庚申塔物語

八手の青面金剛

八手の青面金剛

8手の青面金剛は数があまり多いとはいえないが、東京区部の場合には、 練馬区・渋谷区・北区・大田区・荒川区・世田谷区・葛飾区などに分布している。 これらは、胸前の第1手が合掌するか、剣と人身を持っている。

多摩地方には、次の3基がみられる。 [表1]参照

表1.多摩地方にみられる8手の青面金剛
No.年銘西暦中尊塔形所在地備考
1正徳6年1714青面金剛光背型府中市住吉町1 庚申堂
2宝暦12年1762青面金剛笠付型稲城市百村 妙見寺
3文化12年1815青面金剛駒 型府中市天神町3丁目

1の年塔は西向庚申の祠に祀られるもので、日月と三猿を8手像の上下に配し、「奉供養庚申 同行十一人」の銘を刻む。 胸前の第1手が合掌し、その下の第2手が宝鉢手、上方の第3手に矛と幣、下方の第4手に弓と矢を持っている。

2の宝暦12年塔は、日月・8手青面金剛・一鬼・ニ鶏・三猿を浮彫りする。 胸前の第1手が合掌し、その下の第2手が宝鉢手、上方の第3手に矛と宝輪、下方の第4手に弓と矢を持っている。 この塔の写真は、『野仏』第26集の表紙を飾っている。

3の文化12年塔は、日月・一鬼・三猿を伴う8手像である。 持物は、腹前の第1手には剣と人身上方の第2手には矛と宝輪、中間の第3手に矢と弓、 下方の第4手には索と棒をとる。

多摩地方の8手像の特徴というのは、1と2にみられる第2手が宝鉢手である点で、 こうした8手像は都内ではみられない。

■ **表示データ**:
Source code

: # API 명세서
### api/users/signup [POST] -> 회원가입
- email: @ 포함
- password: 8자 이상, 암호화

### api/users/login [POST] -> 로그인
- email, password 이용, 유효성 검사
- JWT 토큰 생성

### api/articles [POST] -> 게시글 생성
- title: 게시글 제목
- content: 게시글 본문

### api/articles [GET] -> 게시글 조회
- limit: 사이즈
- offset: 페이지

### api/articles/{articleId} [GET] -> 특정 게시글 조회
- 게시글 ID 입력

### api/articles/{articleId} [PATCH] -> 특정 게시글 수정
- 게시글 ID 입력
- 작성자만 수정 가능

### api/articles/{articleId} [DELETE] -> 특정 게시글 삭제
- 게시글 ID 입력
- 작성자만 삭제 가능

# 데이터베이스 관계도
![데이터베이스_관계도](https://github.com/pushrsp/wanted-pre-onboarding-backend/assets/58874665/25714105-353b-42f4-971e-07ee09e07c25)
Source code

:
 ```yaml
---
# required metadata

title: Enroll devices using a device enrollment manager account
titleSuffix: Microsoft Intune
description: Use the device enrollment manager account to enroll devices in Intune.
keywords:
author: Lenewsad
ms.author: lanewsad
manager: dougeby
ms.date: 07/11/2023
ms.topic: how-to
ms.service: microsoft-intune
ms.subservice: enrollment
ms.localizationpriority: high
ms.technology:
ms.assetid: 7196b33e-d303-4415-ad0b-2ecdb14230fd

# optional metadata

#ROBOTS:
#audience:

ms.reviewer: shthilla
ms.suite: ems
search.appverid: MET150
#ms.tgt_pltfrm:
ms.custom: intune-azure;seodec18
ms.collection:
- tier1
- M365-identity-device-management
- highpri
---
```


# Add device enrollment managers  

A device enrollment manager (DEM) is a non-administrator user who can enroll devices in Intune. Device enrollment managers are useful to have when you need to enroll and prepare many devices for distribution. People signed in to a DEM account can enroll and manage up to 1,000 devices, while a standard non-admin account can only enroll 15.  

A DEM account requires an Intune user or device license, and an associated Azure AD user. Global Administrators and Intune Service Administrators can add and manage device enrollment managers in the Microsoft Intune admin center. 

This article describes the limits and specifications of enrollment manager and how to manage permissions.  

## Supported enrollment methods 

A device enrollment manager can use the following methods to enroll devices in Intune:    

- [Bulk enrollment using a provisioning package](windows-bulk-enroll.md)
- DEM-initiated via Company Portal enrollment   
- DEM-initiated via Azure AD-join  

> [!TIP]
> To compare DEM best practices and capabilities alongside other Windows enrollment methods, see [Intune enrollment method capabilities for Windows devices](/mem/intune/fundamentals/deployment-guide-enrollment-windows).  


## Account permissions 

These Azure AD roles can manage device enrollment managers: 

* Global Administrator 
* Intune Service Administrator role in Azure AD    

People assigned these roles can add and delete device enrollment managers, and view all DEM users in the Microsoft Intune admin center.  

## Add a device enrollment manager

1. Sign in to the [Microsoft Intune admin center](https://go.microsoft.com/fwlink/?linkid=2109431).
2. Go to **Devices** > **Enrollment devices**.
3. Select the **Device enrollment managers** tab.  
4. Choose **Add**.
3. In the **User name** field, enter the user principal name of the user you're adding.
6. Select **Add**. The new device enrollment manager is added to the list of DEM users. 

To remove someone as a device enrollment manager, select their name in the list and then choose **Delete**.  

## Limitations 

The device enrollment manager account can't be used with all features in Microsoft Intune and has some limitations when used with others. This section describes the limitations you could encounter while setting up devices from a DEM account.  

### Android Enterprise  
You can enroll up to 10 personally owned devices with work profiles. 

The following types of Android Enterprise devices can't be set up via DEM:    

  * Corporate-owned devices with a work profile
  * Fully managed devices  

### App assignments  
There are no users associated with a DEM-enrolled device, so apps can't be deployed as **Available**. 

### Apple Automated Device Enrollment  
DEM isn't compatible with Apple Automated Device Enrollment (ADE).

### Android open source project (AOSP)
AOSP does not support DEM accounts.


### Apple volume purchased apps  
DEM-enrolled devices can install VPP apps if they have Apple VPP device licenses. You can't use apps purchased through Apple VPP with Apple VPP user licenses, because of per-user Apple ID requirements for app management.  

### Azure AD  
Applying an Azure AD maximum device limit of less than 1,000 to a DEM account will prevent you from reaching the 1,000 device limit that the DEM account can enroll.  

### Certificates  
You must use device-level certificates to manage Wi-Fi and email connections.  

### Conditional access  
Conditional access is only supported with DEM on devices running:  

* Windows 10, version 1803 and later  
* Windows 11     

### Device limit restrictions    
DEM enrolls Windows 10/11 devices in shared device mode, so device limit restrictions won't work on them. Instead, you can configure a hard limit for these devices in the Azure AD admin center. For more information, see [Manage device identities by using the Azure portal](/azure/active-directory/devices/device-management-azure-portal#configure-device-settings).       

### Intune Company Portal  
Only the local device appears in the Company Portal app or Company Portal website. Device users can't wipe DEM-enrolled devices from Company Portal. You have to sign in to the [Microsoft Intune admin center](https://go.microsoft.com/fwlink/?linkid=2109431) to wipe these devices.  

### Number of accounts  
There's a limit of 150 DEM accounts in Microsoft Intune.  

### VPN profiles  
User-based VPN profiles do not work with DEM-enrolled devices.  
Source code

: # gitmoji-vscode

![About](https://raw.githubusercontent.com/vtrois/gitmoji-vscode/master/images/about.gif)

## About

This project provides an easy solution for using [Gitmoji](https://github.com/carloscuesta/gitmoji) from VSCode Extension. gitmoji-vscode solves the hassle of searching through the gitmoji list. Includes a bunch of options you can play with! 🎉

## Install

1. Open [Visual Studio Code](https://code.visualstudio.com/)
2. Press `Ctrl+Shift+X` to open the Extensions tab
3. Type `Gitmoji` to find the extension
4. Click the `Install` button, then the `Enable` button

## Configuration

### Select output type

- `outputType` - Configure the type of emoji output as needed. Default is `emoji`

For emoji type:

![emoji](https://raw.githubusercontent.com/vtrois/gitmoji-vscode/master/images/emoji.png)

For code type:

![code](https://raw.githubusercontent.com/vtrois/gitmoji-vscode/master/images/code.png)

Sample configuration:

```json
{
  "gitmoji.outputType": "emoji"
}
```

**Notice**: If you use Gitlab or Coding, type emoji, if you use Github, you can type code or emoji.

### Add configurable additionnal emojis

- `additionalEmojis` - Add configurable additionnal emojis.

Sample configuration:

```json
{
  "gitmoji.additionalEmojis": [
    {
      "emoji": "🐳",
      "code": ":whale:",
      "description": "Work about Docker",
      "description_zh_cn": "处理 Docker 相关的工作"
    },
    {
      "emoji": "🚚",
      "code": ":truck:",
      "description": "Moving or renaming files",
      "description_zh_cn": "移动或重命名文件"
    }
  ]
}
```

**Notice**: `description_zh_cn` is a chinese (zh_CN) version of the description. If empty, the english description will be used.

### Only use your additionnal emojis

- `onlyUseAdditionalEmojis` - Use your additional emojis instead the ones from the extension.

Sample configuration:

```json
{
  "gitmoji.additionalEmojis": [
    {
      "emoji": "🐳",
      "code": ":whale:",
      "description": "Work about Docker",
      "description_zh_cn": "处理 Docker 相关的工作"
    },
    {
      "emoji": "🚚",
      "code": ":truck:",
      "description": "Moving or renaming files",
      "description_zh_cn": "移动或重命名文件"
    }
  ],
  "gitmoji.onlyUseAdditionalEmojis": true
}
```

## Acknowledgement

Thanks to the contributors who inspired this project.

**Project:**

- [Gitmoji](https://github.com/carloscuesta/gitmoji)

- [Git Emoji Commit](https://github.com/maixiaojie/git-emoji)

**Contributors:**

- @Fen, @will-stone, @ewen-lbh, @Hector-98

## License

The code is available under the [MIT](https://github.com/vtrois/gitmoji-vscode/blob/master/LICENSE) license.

■ **課題**:
八手の青面金剛に関する抜粋によると、宝暦12年塔の写真はどの刊行物の表紙に使われているか。 各エントリは本文とは別個の資料である。

■ **解答**:
『野仏』第26集の表紙。